Your goal –
What is needed is an exact copy of the entries, with the pictures excluded.

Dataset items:
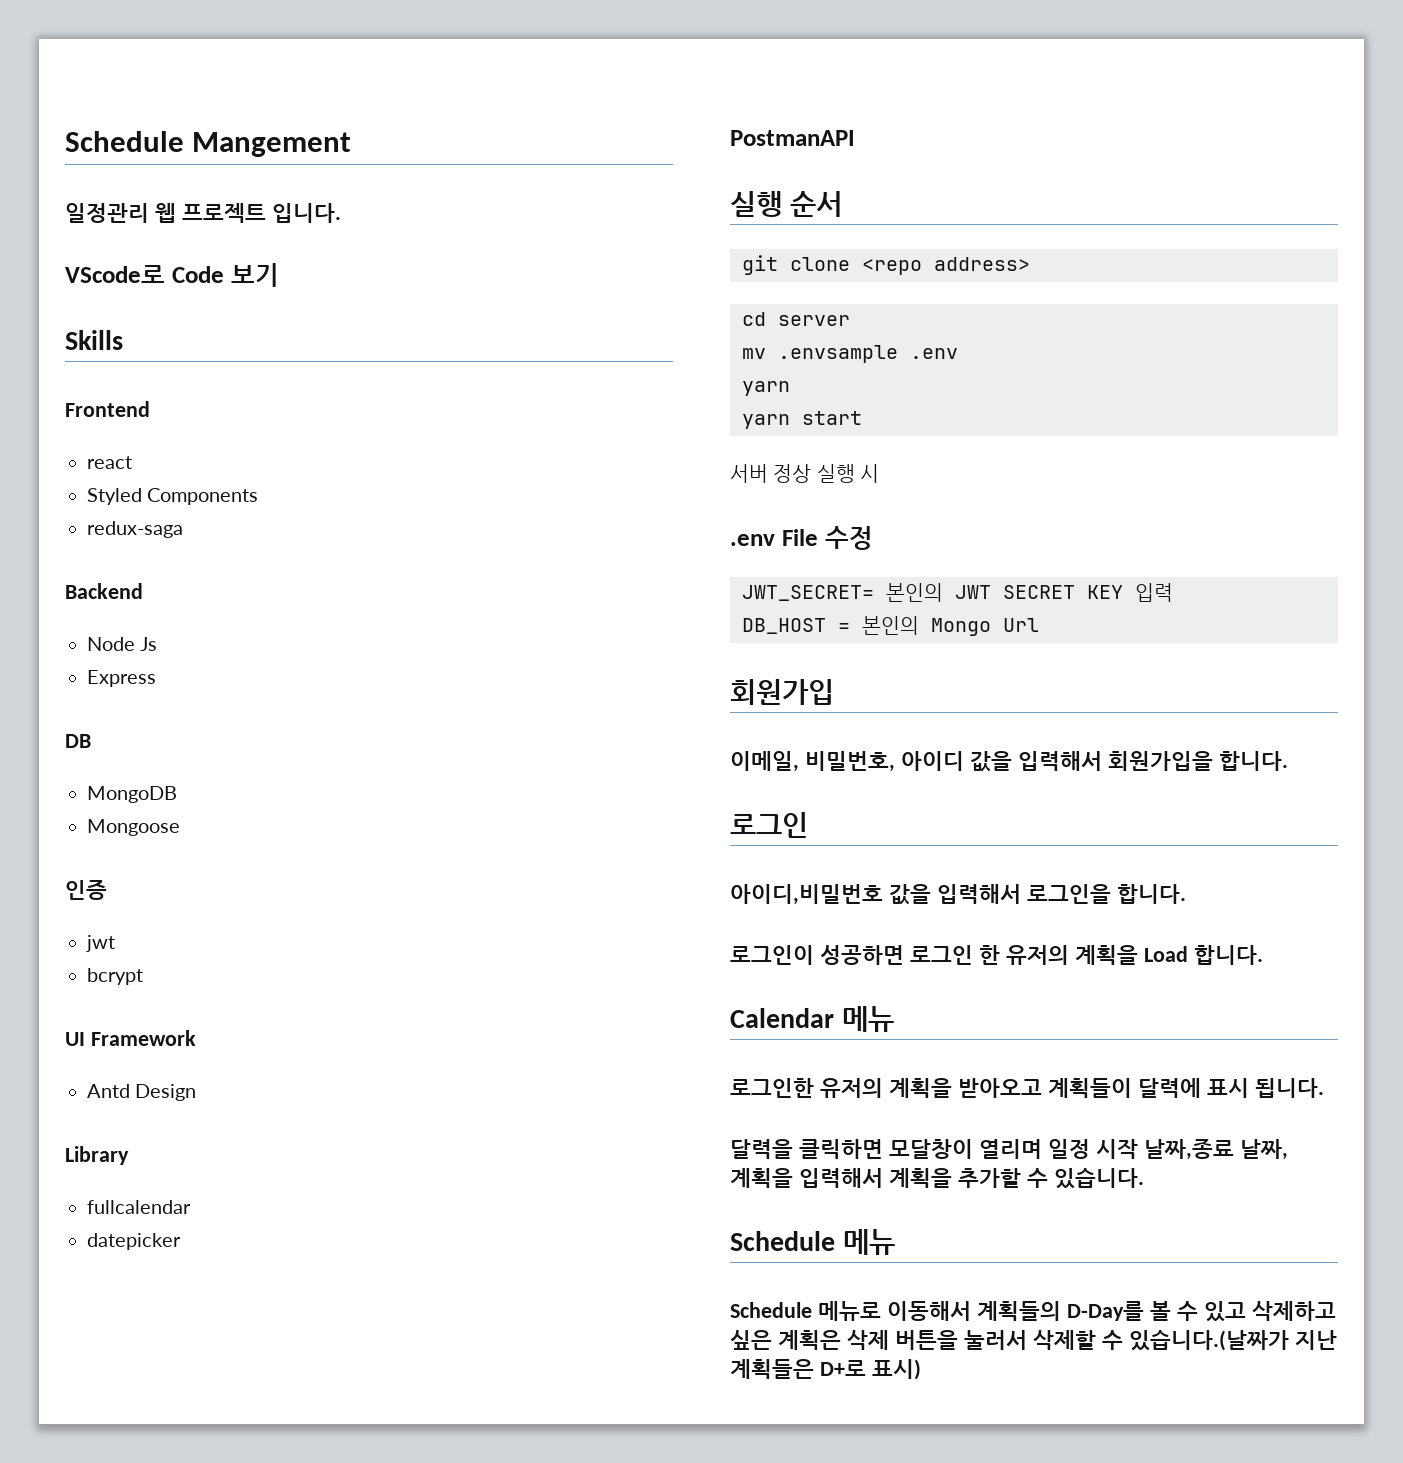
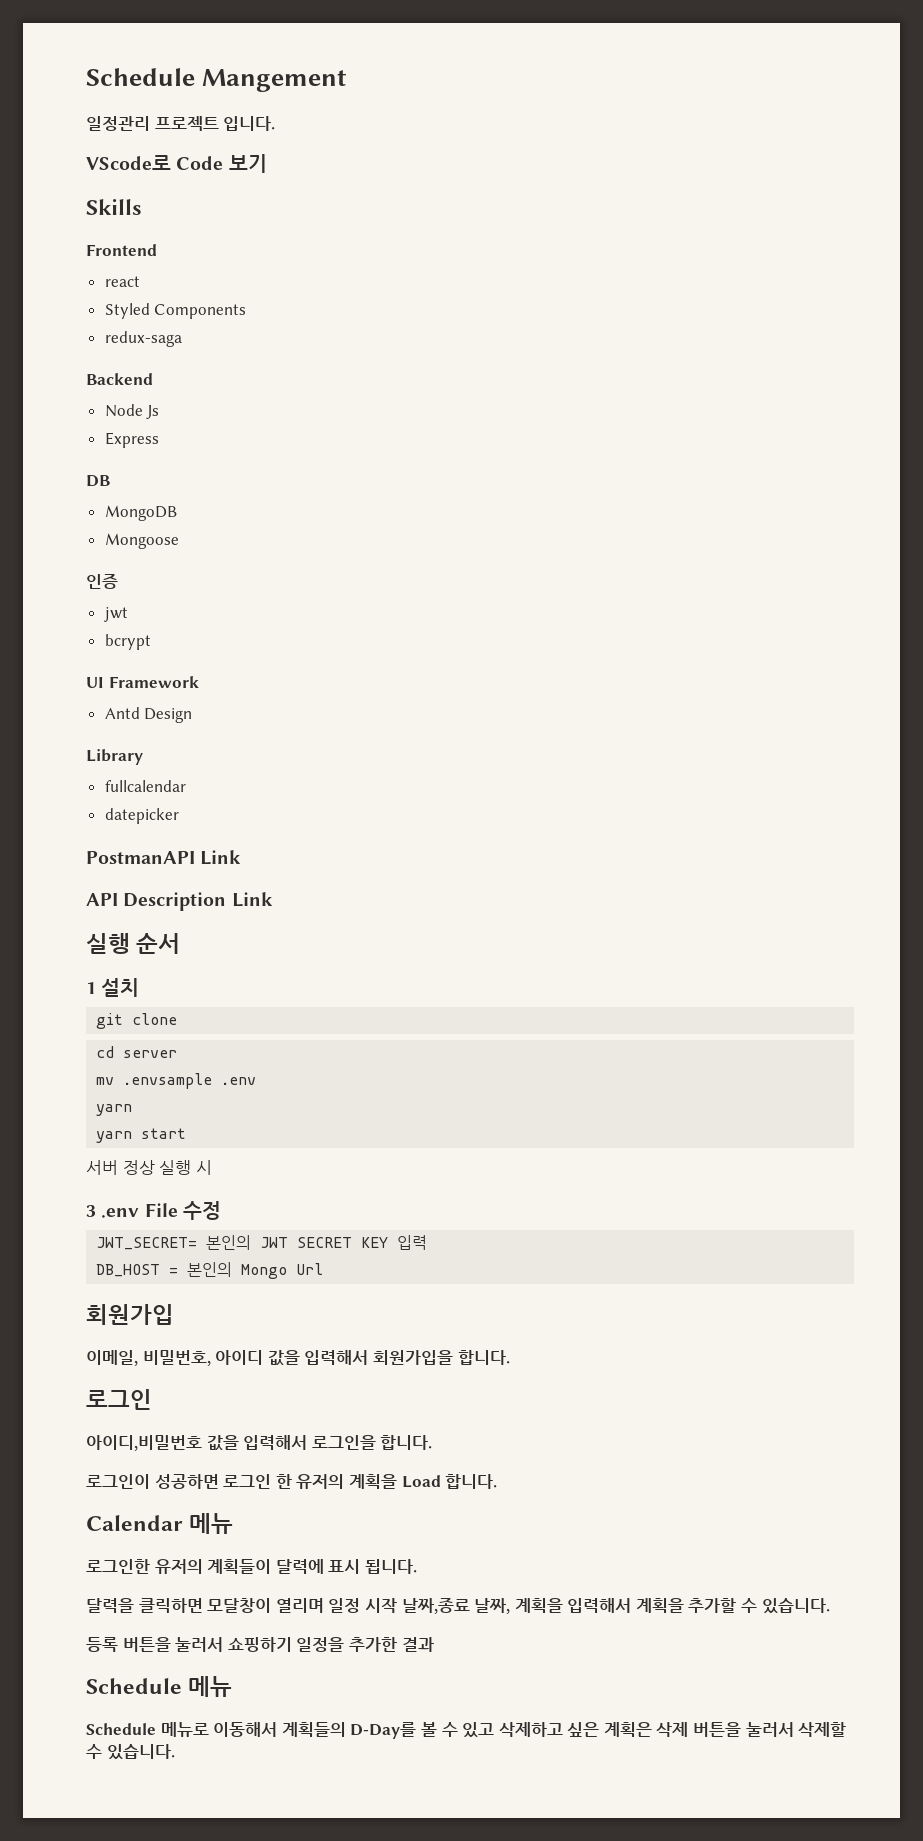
[154,203,176,223] 웹 -> (150, 123) none
(855, 138) none -> [200,850,242,865] [86,892,273,911] Link // API Description Link
(842, 204) none -> [86,978,140,997] // 1 설치
[862,257,1030,275] <repo address> -> (178, 1019) none
(880, 473) none -> [86,1205,96,1217] 3
[888,1078,1042,1098] 계획을 받아오고 -> (203, 1566) none
(1144, 1178) none -> [86,1637,434,1652] // 등록 버튼을 눌러서 쇼핑하기 일정을 추가한 결과
[1128,1330,1337,1351] [730,1359,921,1380] 있습니다.(날짜가 지난 계획들은 D+로 표시) -> [106,1744,175,1760] 있습니다.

Response below –
[154,203,176,223] 웹 -> (150, 123) none
(855, 138) none -> [200,850,242,865] [86,892,273,911] Link // API Description Link
(842, 204) none -> [86,978,140,997] // 1 설치
[862,257,1030,275] <repo address> -> (178, 1019) none
(880, 473) none -> [86,1205,96,1217] 3
[888,1078,1042,1098] 계획을 받아오고 -> (203, 1566) none
(1144, 1178) none -> [86,1637,434,1652] // 등록 버튼을 눌러서 쇼핑하기 일정을 추가한 결과
[1128,1330,1337,1351] [730,1359,921,1380] 있습니다.(날짜가 지난 계획들은 D+로 표시) -> [106,1744,175,1760] 있습니다.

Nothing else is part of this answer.